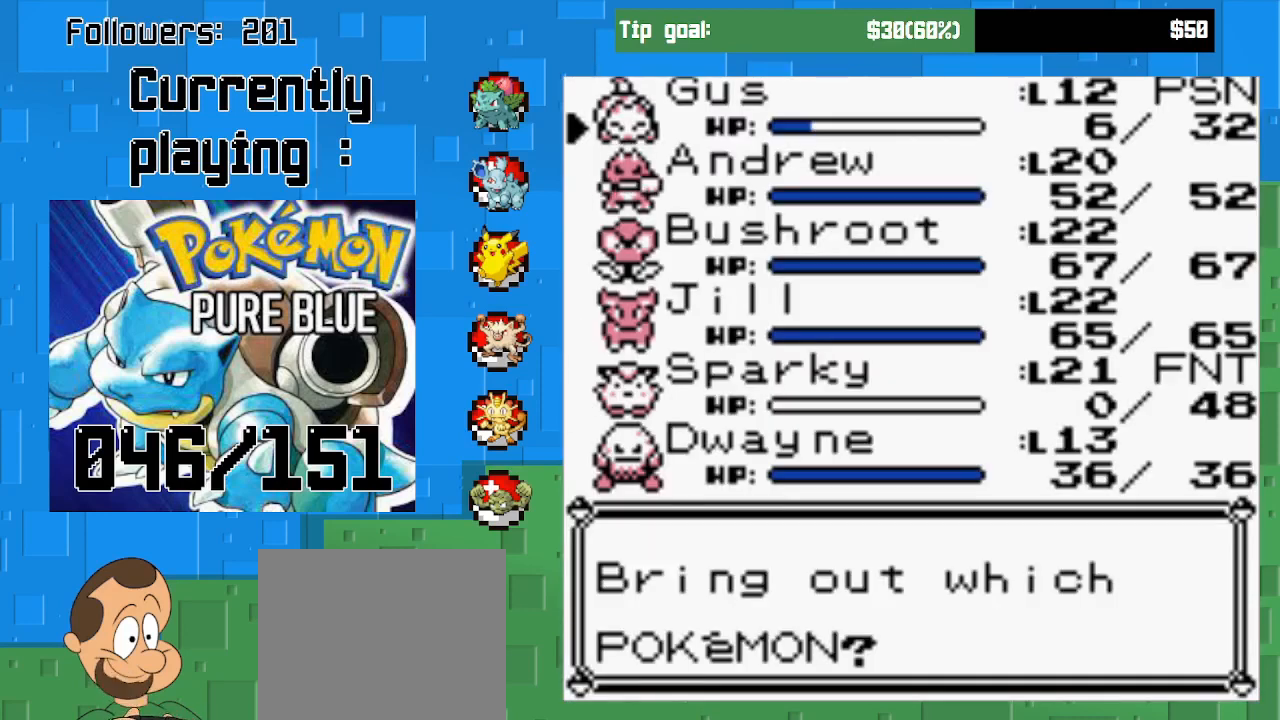
{"buttons": ["CIRCLE"], "right_stick": "center", "events": [[67, "DPAD_UP", "up"], [300, "DPAD_DOWN", "down"], [433, "DPAD_DOWN", "up"], [500, "CIRCLE", "down"]]}
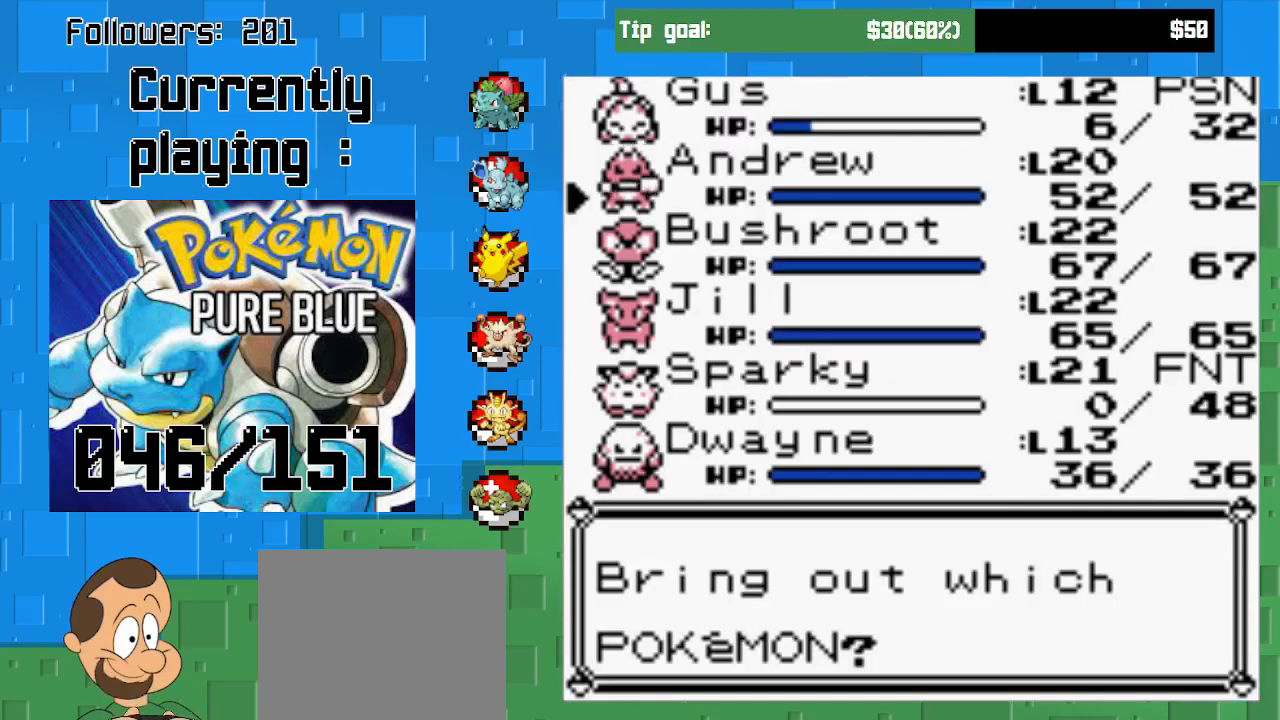
{"buttons": [], "right_stick": "center", "events": [[267, "CIRCLE", "up"]]}
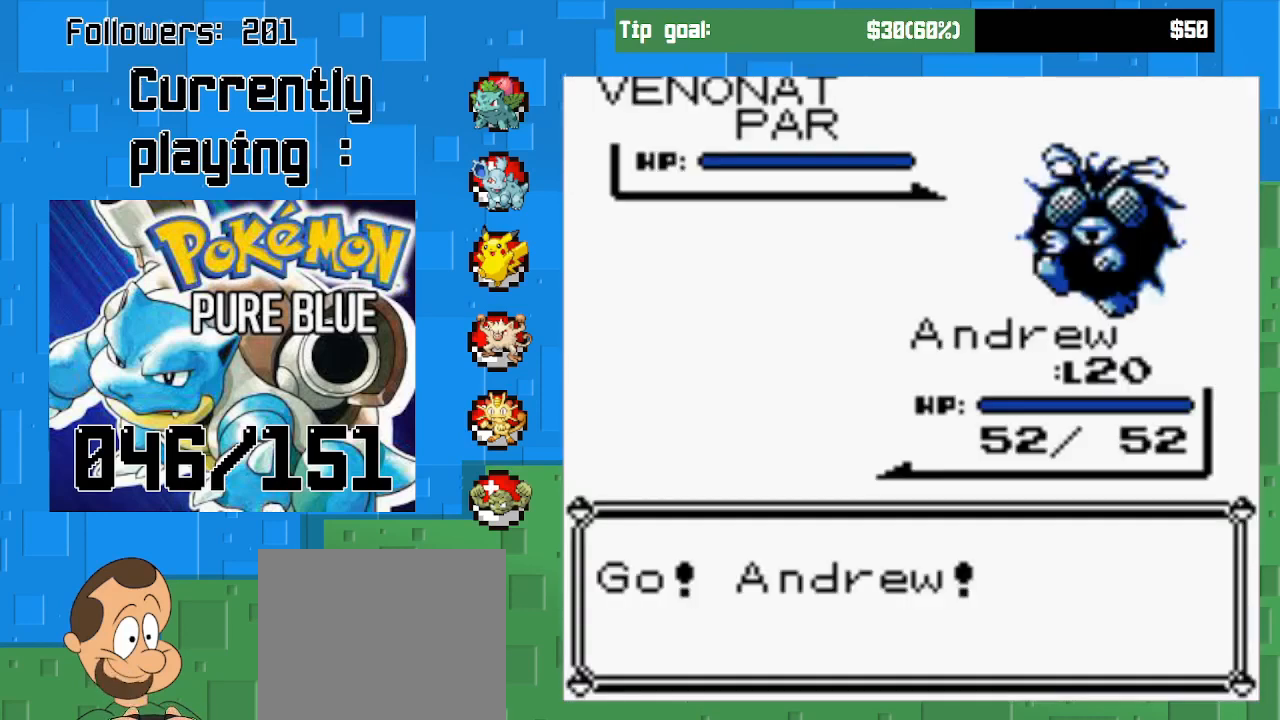
{"buttons": [], "right_stick": "center", "events": [[67, "CIRCLE", "down"], [233, "CIRCLE", "up"]]}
----------------------------------------
◆ Work instructions ◆
Return the complete material above exactly, with no picture.

◆ Response for this exercise ◆
{"buttons": ["CIRCLE"], "right_stick": "center", "events": [[67, "DPAD_UP", "up"], [300, "DPAD_DOWN", "down"], [433, "DPAD_DOWN", "up"], [500, "CIRCLE", "down"]]}
{"buttons": [], "right_stick": "center", "events": [[267, "CIRCLE", "up"]]}
{"buttons": [], "right_stick": "center", "events": [[67, "CIRCLE", "down"], [233, "CIRCLE", "up"]]}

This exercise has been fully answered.